L'accord qui devrait être finalisé aujourd'hui (4 novembre) pourrait entraîner la multiplication par deux de la capacité de financement du Fonds monétaire international (FMI).
La Grande-Bretagne serait prête à apporter des milliards de livres sterling pour la mise en place d'un nouveau paquet de sauvetage économique mondial. « Quand le monde est en crise, il est normal d'envisager d'augmenter la capacité du FMI, le Fonds monétaire international, une organisation fondée par la Grande-Bretagne où nous jouons un rôle clé », a déclaré David Cameron, le premier ministre britannique.
Pour rassurer la population de son pays, il a ajouté qu'aucun gouvernement n'avait jamais perdu d'argent en en prêtant au FMI, qui soutient les pays du monde entier.
« Mais nous n'accepterons pas que le FMI investisse directement dans un fonds de renflouement pour l'euro. Ce ne serait pas correct et nous ne soutiendrons pas les idées allant en ce sens. Les contribuables britanniques n'ont donc pas à craindre que le FMI joue son rôle, c'est ce que nous avons toujours souhaité », a expliqué M. Cameron
Stratégies de Beijing
La Chine s'est vue sollicitée pour contribuer à ce processus en investissant une partie de ses 3200 milliards de dollars (2300 milliards d'euros) en réserves de change dans le fonds de renflouement.
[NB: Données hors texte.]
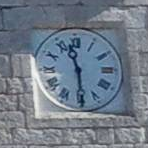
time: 11:29
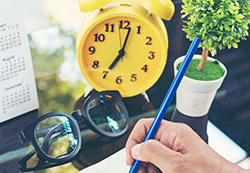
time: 7:02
Le vice ministre des finances, Zhu Guangyao, a toutefois affirmé qu'il était encore trop tôt pour parler de l'implication de la Chine, a rapporté Reuters.
Dans son discours, le président chinois, Hu Jintao, a expliqué que l'économie mondiale était à un « tournant » et que la gouvernance économique mondiale était confrontée à des « tâches ardues ».
« Il est impératif que nous restions à un niveau supérieur, que nous transcendions nos différences sur les problèmes spécifiques, que nous allions au-delà des considérations à court terme et que nous cherchions ensemble une solution à la crise et une façon de se diriger vers le développement durable », a déclaré M. Hu.
La Chine exercerait des pressions sur l'UE pour que celle-ci lui accorde le statut d'économie de marché, ce qui pourrait entraîner la diminution des droits de douane pour les produits chinois vendus dans la zone euro.
M. Hu a également affirmé qu'il était peu probable que la valeur du yuan augmente, contredisant ainsi des déclarations plus optimistes des Etats-Unis.